In a decentralized system, users do not need to register and there is no collection of user data (KYC).

Side-chain bridging

In addition to cross-chain bridges, which connect two completely different networks, there is the so-called side-chain bridge.

A side-chain bridge connects a parent network to a child network. A bridge is necessary because usually the parent and child networks follow different rules and algorithms.

The bridge works by using a smart contract programmed to ask for proof that the necessary actions in the network originally occurred and the conditions of the contract are fulfilled. The program can then block and unblock assets on both networks.

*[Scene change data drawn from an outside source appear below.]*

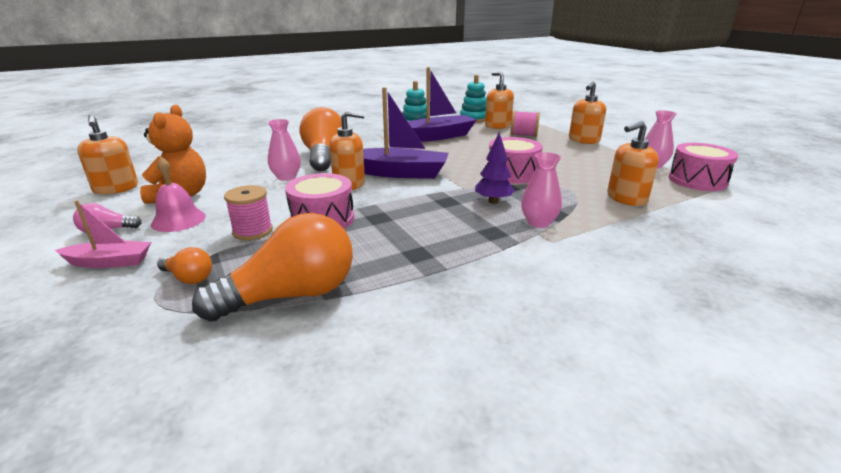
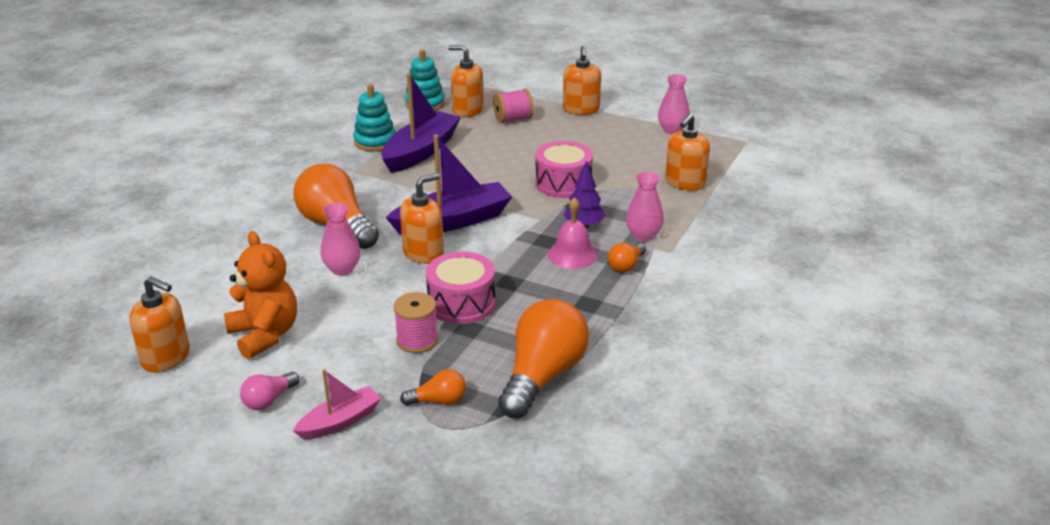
camera: 35 degrees left, 5 degrees up
pink bell [151,157,206,232] -> pink bell moved to [548,197,598,269]
pink drum [669,143,738,191] -> none
none -> orange light bulb [608,243,646,273]

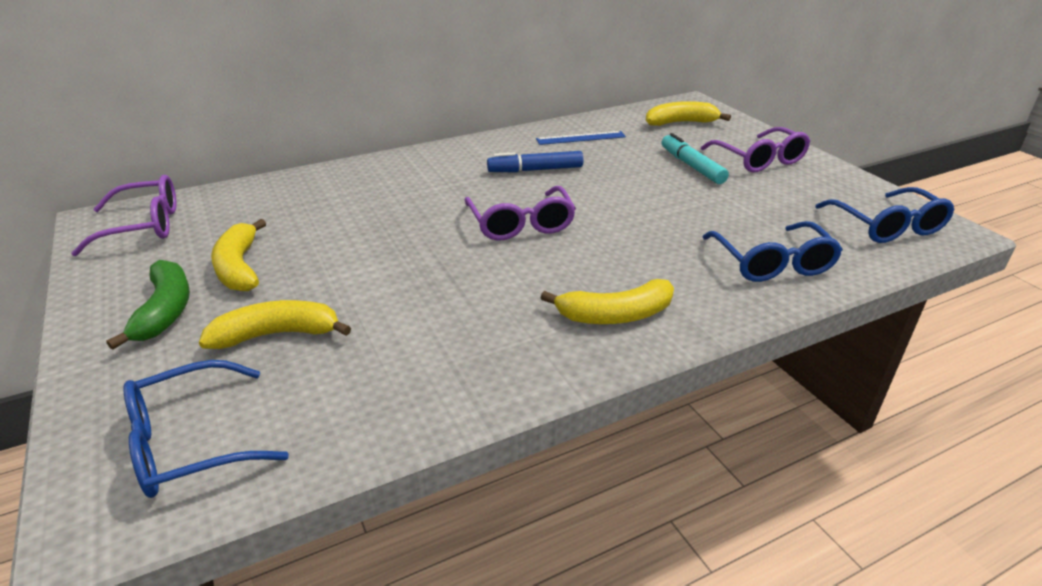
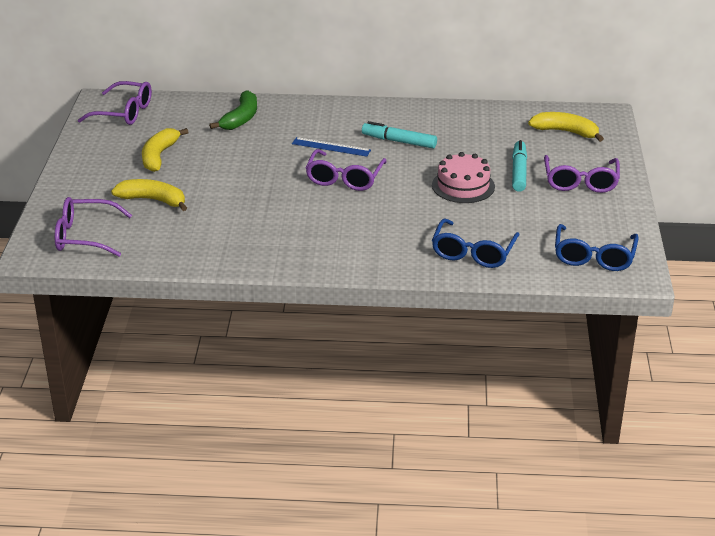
camera: 30 degrees right, 0 degrees up
green banana [106,260,190,350] -> green banana moved to [209,90,257,130]
blue glasses [123,360,289,498] -> purple glasses [55,197,132,257]
blue marker [487,151,583,172] -> turquoise marker [362,121,437,149]
blue ruler [536,131,626,145] -> blue ruler moved to [292,137,371,157]
yellow banana [541,279,674,324] -> none
none -> pink cake [432,152,495,203]

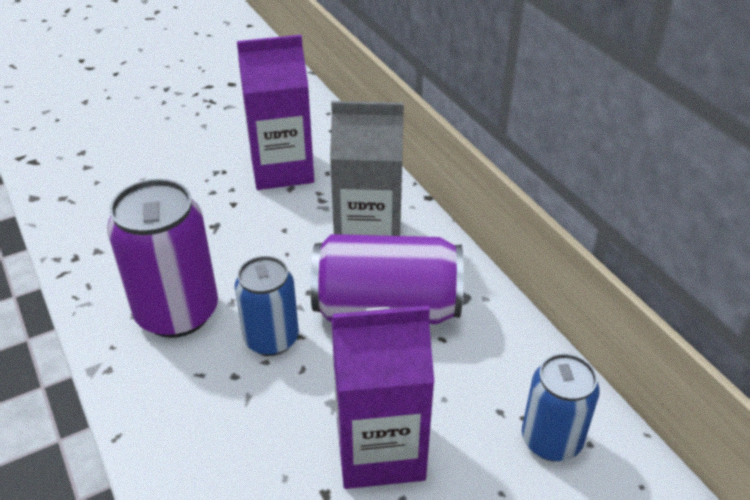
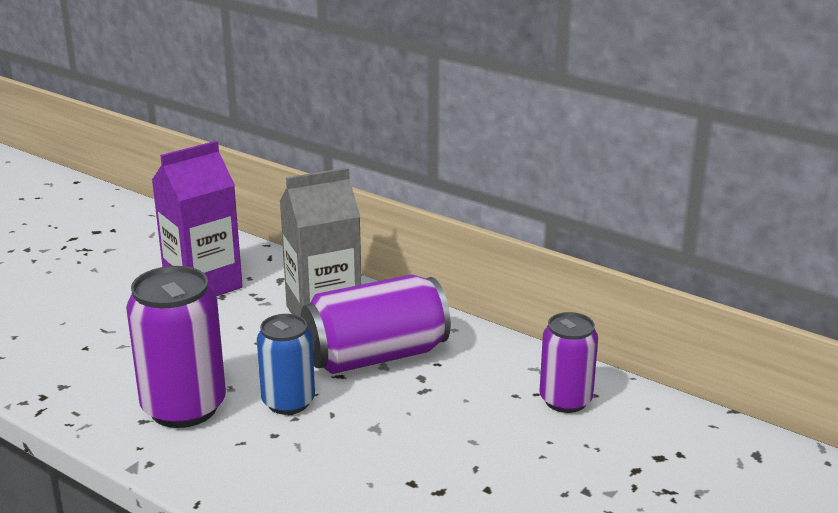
camera: 25 degrees left, 15 degrees down
purple carton [331,306,434,489] -> none
blue can [522,353,600,461] -> purple can [540,312,598,413]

Using such a bridge, it is possible to move any digital assets from one network to another without any third party. It bridges blockchains and layer one and layer two protocols so that token holders can interact with dApps within the entire ecosystem.

Blockchain bridges can be used as separate platforms, or with popular cryptocurrency wallets such as MetaMask or Trust Wallet. When transferring tokens from one network to another, the wallets themselves use bridges, and the user may not even be aware of it. Application developers have made sure that the end user doesn’t have to go into complicated details.